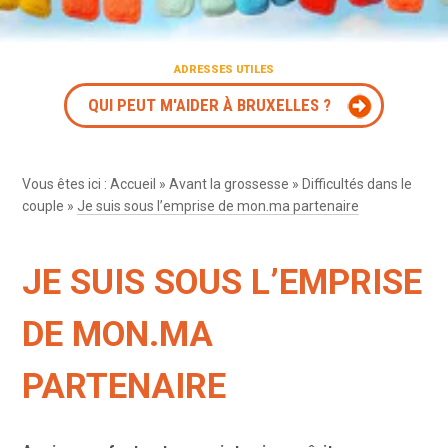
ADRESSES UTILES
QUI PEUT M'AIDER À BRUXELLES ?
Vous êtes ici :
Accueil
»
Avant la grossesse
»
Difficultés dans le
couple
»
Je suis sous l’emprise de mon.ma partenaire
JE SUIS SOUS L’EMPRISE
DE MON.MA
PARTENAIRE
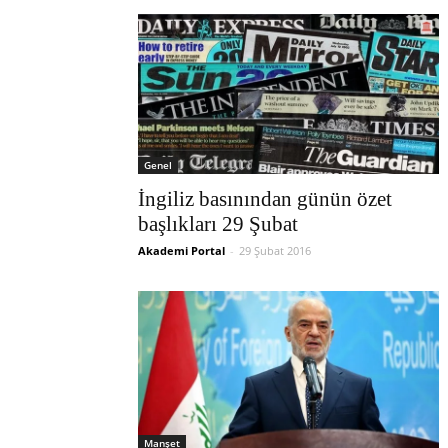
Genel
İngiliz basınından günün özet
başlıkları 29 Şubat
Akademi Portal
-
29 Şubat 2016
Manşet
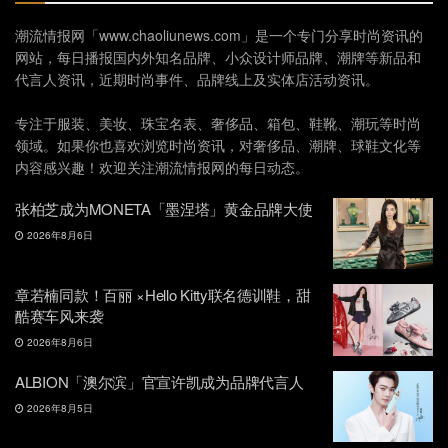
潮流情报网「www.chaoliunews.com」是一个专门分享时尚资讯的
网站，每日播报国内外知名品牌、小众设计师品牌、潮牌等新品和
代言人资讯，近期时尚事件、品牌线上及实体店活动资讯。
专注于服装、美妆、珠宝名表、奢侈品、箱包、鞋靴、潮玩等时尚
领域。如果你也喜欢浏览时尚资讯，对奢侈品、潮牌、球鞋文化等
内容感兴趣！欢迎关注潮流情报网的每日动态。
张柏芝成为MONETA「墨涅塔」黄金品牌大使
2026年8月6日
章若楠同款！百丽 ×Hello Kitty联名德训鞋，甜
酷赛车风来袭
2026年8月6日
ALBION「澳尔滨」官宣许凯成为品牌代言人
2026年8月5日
☆ ☆ ☆ ☆
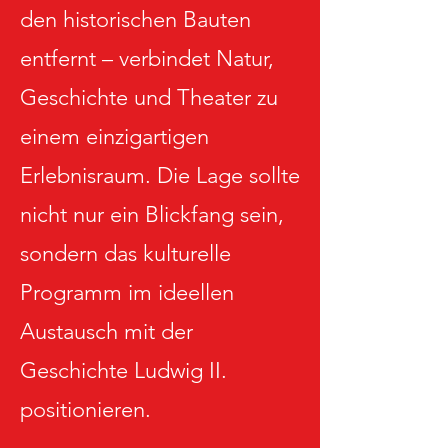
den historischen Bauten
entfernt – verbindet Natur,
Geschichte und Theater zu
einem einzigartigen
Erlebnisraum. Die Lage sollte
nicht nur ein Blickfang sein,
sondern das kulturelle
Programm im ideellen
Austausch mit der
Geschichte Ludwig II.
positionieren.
☆ ☆ ☆ ☆
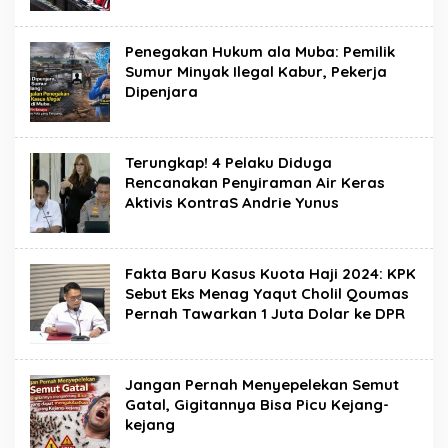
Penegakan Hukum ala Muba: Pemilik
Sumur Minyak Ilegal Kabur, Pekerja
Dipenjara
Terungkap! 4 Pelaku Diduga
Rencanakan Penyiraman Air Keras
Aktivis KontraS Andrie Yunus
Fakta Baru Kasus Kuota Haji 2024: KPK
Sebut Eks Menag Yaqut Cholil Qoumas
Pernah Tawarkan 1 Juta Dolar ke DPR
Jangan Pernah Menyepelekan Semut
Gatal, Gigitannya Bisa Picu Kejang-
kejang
☆ ☆ ☆ ☆
[Your task]: The result is a copy of every line above where the word "Geschichte" shows up.

[Solution for this task]:
Geschichte und Theater zu
Geschichte Ludwig II.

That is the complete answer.